III. Cls./Alegações:
(a) A acção de que se pede o registo é uma acção pauliana [tem hoje no nosso direito carácter pessoal e escopo indemnizatório, e da sua procedência resultam apenas efeitos meramente obrigacionais, limitando-se a eliminar, através da responsabilização do terceiro que de má fé se locupletou (adquirente) o dano sofrido pelo credor impugnante, como consequência do acto impugnado, que no mais fica intacto, arts. 610/613 CC]5;
(b) Só estão sujeitos a registos os facto jurídicos taxativamente enumerados na lei (tenham ou não carácter real), art. 2 Cód. Reg.

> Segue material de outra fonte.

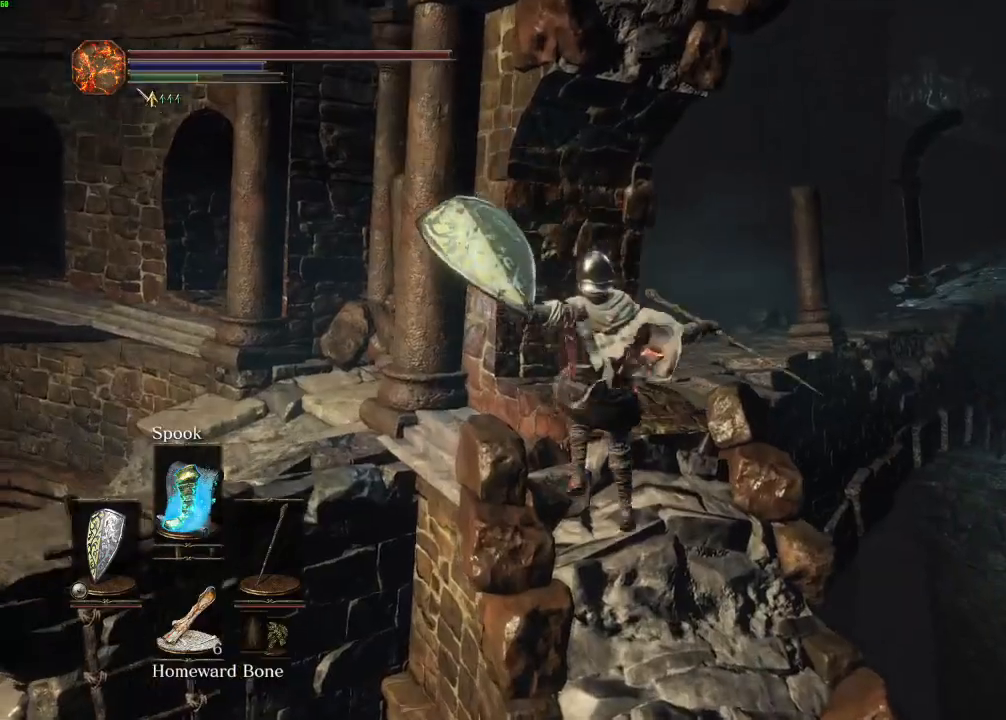
{"keys": ["space", "w"], "mouse": [], "events": []}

P., e os outros sujeitos por lei a registo, art. 2/1u;
(c) Ou seja, neste campo vigora o princípio da taxatividade ou do numerus
clausus, o que se compreende, porque se se deixasse à subjectividade dos
Autores a possibilidade de inscrição a possibilidade de inscrição de outros factos, tudo redundaria em decréscimo da certeza e segurança registrais;
(d) As acções paulianas não estão sujeitas a registo predial6; (e) A decisão recorrida infringe os arts. 1, 2 e 3 do Cód. Reg. P.;
(f) Deverá ser revogada e substituída por acórdão que determine a irregistabilidade da acção.
IV. Contra-alegações: prescindidas7.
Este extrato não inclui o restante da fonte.